I should add, that I'm on here today because I've recently started experiencing night sweats, but I wasn't sure if it was a side effect of Effexor or not. I hope that it is a side effect of Effexor and not a symptom of menopause... cripes... I'm only 35! The first site that popped up after searching under "Nightsweats" was about nightweats being a symptom of perimenopause or menopause... ugh!
But if I have to weigh the benefits I have experienced using Effexor, with the downfalls: addictive, sexual side-effects, and maybe night sweats... I still am of the mind that it is a good drug for me.
I wish all of you luck in finding what helps you most to be happy with your life.
-- By lsn1drlnd | Reply | (3) replies | Private Message me
March 21th
2005
6:08 PM
I have been using Effexor for anxiety and depression prescribed by my psychiatrist for five weeks over the last few days I have developed unnatural acute bruising (not painful) all over my body. Blood tests have been done today and I have yet to find out the results.
-- By albar | Reply | Private Message me
February 16th
2004
7:50 PM
I have been on Effexor Xr for about 2 years now,before that I was taking Zoloft, and Zoloft, while it may be great for some people, wasn't the right choice for me. Now (from 25 mg a day) to currently 300 mg a day I take Effexor Xr. Not only is it supposed to be treating my depression, but also my obsessive compulsive disorder. For the first few months it almost elimanted my OCD and greatly reduced my depression. But now I feel as if the drug isn't doing me much good. I am going back into my depression cycles where I have crying fits in which all I want to do is sit in the dark in the back of my closet and cry. Being at college, that is now harder to do, and harder to keep from my room mates noticing how big of a toll it takes on me. I have also been experiencing difficulty sleeping in which I wake up every couple of hours, even with sleeping pills I am not able to sleep a full night through. Although I am not sure if dizziness is a side effect of the drug, but when I stand, or even barely move sometimes my head just spins. And I didn't associate this before with the drug, but I heard other people say that they get itchy too. I have also been itching- weird itching not just one spot on my arm but like all over, legs, stomach, arms. I know Effexor Xr may be great for some people-but it is not for me. Although I don't want to jump off the drug because I have done that before (without my psychiatrist, therapist, or family doctor knowing) and I had a horrible time coming down off of that. I just wish that I could feel normal again- because I miss the way the feels!

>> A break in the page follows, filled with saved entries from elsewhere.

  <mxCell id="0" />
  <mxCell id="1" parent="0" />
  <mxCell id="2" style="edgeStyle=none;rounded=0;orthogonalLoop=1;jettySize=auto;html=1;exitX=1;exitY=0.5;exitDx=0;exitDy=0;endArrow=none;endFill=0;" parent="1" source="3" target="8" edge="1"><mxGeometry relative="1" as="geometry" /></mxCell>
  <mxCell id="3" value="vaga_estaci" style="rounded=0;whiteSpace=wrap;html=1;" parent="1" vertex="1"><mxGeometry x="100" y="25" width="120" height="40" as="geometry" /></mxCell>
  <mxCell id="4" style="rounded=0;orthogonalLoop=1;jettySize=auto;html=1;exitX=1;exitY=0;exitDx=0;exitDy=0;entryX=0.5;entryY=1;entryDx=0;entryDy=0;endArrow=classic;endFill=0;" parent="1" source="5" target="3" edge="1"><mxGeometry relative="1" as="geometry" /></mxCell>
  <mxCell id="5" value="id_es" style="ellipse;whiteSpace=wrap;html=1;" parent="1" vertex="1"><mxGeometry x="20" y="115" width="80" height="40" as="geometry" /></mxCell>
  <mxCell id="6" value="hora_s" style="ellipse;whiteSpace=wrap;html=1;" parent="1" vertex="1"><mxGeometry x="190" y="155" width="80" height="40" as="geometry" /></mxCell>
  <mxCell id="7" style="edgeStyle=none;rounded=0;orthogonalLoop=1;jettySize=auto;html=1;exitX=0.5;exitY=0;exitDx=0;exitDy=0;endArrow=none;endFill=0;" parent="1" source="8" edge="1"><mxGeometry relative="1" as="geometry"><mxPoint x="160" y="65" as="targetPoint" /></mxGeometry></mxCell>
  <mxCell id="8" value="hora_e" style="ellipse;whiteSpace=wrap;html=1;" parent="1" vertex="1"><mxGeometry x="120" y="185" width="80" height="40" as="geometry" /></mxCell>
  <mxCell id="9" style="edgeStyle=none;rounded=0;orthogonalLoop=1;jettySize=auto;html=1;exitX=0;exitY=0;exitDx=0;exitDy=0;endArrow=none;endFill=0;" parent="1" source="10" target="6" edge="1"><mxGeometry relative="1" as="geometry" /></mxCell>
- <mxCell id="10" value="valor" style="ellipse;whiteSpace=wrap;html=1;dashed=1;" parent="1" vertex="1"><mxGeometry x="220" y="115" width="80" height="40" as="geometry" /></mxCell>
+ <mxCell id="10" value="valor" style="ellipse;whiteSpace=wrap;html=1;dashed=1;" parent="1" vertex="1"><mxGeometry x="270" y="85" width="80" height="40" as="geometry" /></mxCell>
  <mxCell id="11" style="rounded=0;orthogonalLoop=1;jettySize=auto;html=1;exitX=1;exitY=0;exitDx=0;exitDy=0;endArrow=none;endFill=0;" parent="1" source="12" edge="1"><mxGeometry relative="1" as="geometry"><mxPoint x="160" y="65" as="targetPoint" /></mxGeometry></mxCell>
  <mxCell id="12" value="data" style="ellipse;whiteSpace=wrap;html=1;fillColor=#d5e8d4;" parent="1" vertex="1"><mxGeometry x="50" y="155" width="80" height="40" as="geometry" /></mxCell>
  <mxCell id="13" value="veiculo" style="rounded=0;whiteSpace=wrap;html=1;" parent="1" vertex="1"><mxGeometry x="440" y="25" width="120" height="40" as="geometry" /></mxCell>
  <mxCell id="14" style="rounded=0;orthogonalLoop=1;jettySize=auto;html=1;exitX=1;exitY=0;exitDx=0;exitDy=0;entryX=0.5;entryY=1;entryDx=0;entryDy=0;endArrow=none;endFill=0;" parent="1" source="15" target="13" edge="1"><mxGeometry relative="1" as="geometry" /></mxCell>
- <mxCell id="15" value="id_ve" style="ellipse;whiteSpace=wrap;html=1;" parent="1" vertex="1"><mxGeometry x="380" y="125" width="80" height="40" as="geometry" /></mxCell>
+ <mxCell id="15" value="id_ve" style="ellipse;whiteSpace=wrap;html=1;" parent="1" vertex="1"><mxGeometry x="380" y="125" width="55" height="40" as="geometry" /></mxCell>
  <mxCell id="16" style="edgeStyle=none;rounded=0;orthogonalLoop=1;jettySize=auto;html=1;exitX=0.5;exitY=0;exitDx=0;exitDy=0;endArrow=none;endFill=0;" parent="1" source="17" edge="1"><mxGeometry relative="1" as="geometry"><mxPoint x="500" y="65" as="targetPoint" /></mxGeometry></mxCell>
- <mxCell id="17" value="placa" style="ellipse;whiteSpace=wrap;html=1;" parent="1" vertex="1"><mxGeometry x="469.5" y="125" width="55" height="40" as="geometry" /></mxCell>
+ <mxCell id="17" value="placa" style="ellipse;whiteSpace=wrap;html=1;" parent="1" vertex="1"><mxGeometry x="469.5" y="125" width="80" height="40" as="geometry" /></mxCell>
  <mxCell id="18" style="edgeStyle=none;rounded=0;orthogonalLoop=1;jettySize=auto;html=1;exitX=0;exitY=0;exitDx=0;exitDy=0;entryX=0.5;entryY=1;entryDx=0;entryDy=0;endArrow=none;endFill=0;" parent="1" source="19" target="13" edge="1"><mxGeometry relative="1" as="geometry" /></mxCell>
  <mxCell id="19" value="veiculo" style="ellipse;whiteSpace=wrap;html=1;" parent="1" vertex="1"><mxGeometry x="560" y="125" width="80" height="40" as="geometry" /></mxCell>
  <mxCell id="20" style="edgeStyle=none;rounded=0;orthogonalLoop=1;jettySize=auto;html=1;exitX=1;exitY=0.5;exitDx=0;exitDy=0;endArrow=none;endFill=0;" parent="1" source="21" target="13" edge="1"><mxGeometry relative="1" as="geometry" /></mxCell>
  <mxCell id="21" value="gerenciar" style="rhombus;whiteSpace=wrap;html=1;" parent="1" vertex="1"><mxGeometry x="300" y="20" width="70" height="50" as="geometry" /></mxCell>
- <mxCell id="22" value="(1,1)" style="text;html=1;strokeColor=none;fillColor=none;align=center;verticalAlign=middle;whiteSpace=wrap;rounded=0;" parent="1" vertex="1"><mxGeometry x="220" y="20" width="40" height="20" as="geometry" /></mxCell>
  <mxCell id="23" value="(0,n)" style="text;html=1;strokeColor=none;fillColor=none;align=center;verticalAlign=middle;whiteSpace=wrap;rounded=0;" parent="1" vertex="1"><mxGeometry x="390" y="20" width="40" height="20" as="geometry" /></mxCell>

-- By misskelly | Reply | Private Message me
June 21th
2006
4:16 AM
I am a 30 year young female with a husband, three kids, and bipolar disorder. My regular doctor prescribed 75mg of Effexor XR in the morning after I went into a bout of major depression and all I could think about was dying every day. I was just done with life, done. It made me feel "wired" like I had too much coffee and I was hot all the time. But I was happy, maybe a little too happy and talkative according to my family. I lost my appetite and 10 lbs. I was on that dose for a year and then went into another major depression. I then went to a psychiatrist and he raised the dosage to 225mg once in the morning (3x 75mg Effexor XR). I again noticed a raise in my mood, but I still cry and have emotions. I do feel it helped me. I ran out of it a couple times and was off it for a few days, but I did not experience any withdrawl symptoms. I am horrible at taking it the same time every day and have never had a problem. No headaches. I'm on other anti-depressants too though, maybe that helped. I did feel the zzzzzzzzzzip in my head at first, it kindof feels like you've had too much coffee and your head does a flip, but then I was fine.